We believe this ruling is erroneous on the facts before us. In effect it holds that the exculpatory clause protects defendant even though it furnished no protection under a contract requiring it to furnish protection. We do not conceive the term "adequate fire protection" found in the exculpatory clause to include no protection. Such a construction makes ineffective the obligation of defendant to furnish protection. (See De Boer v. Geib [1931], 255 Mich. 542; 4 Williston, Contracts (3d ed), § 619.)

In addition, the complaints of New York Fire Insurance Company and Northern Insurance Company alleged gross negligence, and while the general rule appears to be that a party may contract against liability for harm caused by his negligence in performance of a contractual duty, he may not do so with respect to his gross negligence. 6A Corbin on Contracts, § 1472 at pages 596, 597; Thomas v. Atlantic Coast Line R. Co. (CA5, 1953), 201 F2d 167. Thus the exculpatory clause would not apply to New York and Northern, if gross negligence is proved.

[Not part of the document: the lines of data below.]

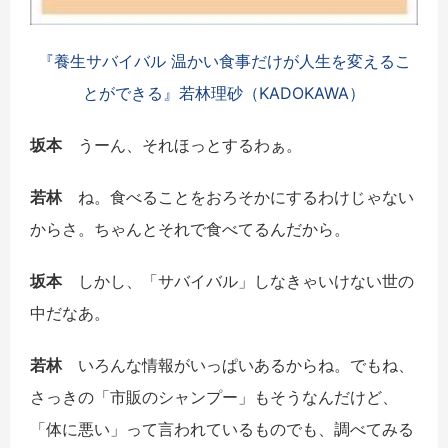
『養生サバイバル 温かい食事だけが人生を変えるこ
とができる』若林理砂（KADOKAWA）
坂本
うーん、それほっとするわぁ。
若林
ね。食べることをおろそかにするわけじゃない
からさ。ちゃんとそれで食べてるんだから。
坂本
しかし、「サバイバル」しなきゃいけない世の
中だなあ。
若林
いろんな情報がいっぱいあるからね。でもね、
さっきの「市販のシャンプー」もそうなんだけど、
「体に悪い」って言われているものでも、調べてみる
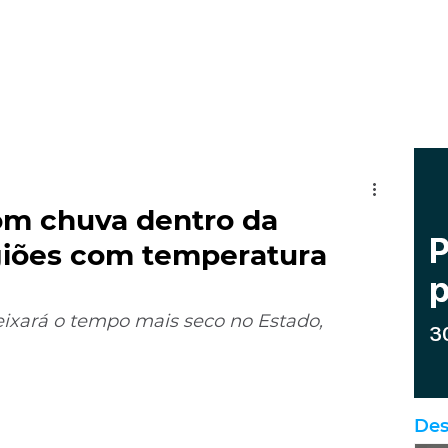
om chuva dentro da
giões com temperatura
eixará o tempo mais seco no Estado, 
Des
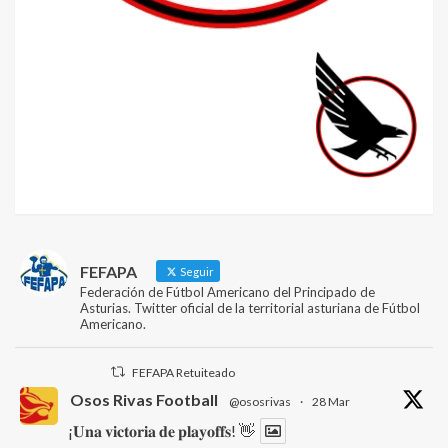
FEFAPA
Seguir
Federación de Fútbol Americano del Principado de
Asturias. Twitter oficial de la territorial asturiana de Fútbol
Americano.
FEFAPA Retuiteado
Osos Rivas Football
@ososrivas
·
28 Mar
¡𝐔𝐧𝐚 𝐯𝐢𝐜𝐭𝐨𝐫𝐢𝐚 𝐝𝐞 𝐩𝐥𝐚𝐲𝐨𝐟𝐟𝐬! 👋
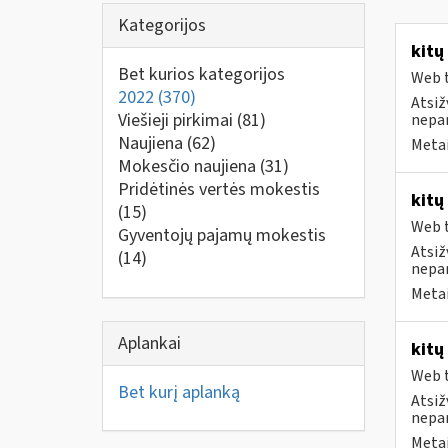
Kategorijos
kitų
Bet kurios kategorijos
Web t
2022
(370)
Atsiž
Viešieji pirkimai
(81)
nepa
Naujiena
(62)
Metai
Mokesčio naujiena
(31)
Pridėtinės vertės mokestis
kitų
(15)
Web t
Gyventojų pajamų mokestis
Atsiž
(14)
nepa
Metai
Aplankai
kitų
Web t
Bet kurį aplanką
Atsiž
nepa
Metai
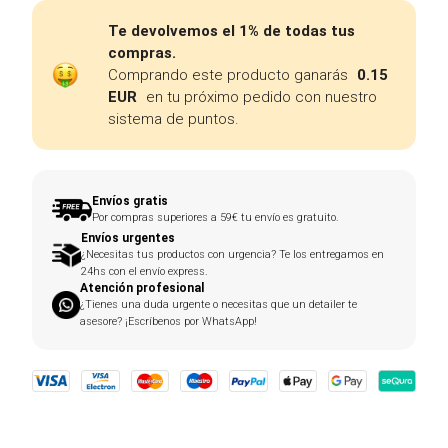
Te devolvemos el 1% de todas tus
compras.
Comprando este producto ganarás
0.15
EUR
en tu próximo pedido con nuestro
sistema de puntos.
Envíos gratis
Por compras superiores a 59€ tu envío es gratuito.
Envíos urgentes
¿Necesitas tus productos con urgencia? Te los entregamos en
24hs con el envío express.
Atención profesional
¿Tienes una duda urgente o necesitas que un detailer te
asesore? ¡Escríbenos por WhatsApp!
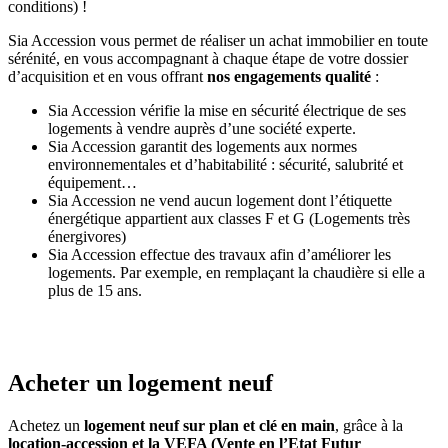
conditions) !
Sia Accession vous permet de réaliser un achat immobilier en toute
sérénité, en vous accompagnant à chaque étape de votre dossier
d’acquisition et en vous offrant
nos engagements qualité
:
Sia Accession vérifie la mise en sécurité électrique de ses
logements à vendre auprès d’une société experte.
Sia Accession garantit des logements aux normes
environnementales et d’habitabilité : sécurité, salubrité et
équipement…
Sia Accession ne vend aucun logement dont l’étiquette
énergétique appartient aux classes F et G (Logements très
énergivores)
Sia Accession effectue des travaux afin d’améliorer les
logements. Par exemple, en remplaçant la chaudière si elle a
plus de 15 ans.
Acheter un logement neuf
Achetez un
logement neuf sur plan et clé en main
, grâce à la
location-accession et la VEFA (Vente en l’Etat Futur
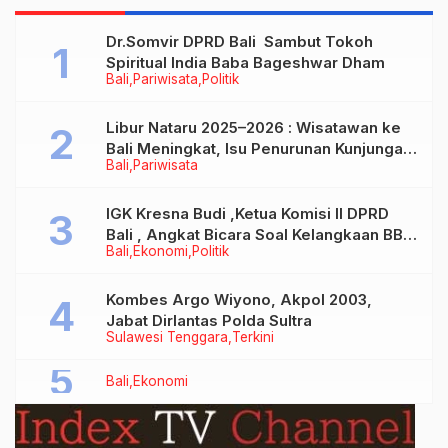
Dr.Somvir DPRD Bali Sambut Tokoh
Spiritual India Baba Bageshwar Dham
Bali
Pariwisata
Politik
Libur Nataru 2025–2026 : Wisatawan ke
Bali Meningkat, Isu Penurunan Kunjungan
Bali
Pariwisata
Tidak Benar
IGK Kresna Budi ,Ketua Komisi II DPRD
Bali , Angkat Bicara Soal Kelangkaan BBM
Bali
Ekonomi
Politik
Bersubsidi Jenis Solar
Kombes Argo Wiyono, Akpol 2003,
Jabat Dirlantas Polda Sultra
Sulawesi Tenggara
Terkini
Bali
Ekonomi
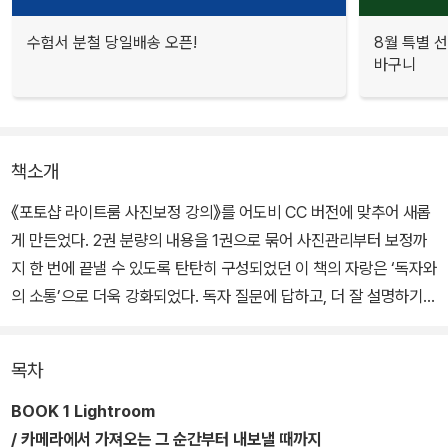
수험서 분철 당일배송 오픈!
8월 특별 선
바구니
책소개
《포토샵 라이트룸 사진보정 강의》를 어도비 CC 버전에 맞추어 새롭
게 만든었다. 2권 분량의 내용을 1권으로 묶어 사진관리부터 보정까
지 한 번에 끝낼 수 있도록 탄탄히 구성되었던 이 책의 자랑은 ‘독자와
의 소통’으로 더욱 강화되었다. 독자 질문에 답하고, 더 잘 설명하기
위해 유튜브 동영상을 만들고, 최신 버전에 맞춰 내용을 추가하고, 장
황했던 설명은 과감히 쳐내고, 독자 리뷰에 고민하며 다시 구성을 다
목차
듬었다.
BOOK 1 Lightroom
/ 카메라에서 가져오는 그 순간부터 내보낼 때까지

We decline to rule on the other issues raised by plaintiffs since they are not involved in the summary judgment, and we presume the trial court *99 will follow the law, until the contrary is shown. Gailitis v. Bassett (1966), 5 Mich. App. 382.

Reversed and remanded for trial, with costs to plaintiffs.

FITZGERALD and HOLBROOK, JJ., concurred.

NOTES

[1] The language referred to is quoted above in this opinion.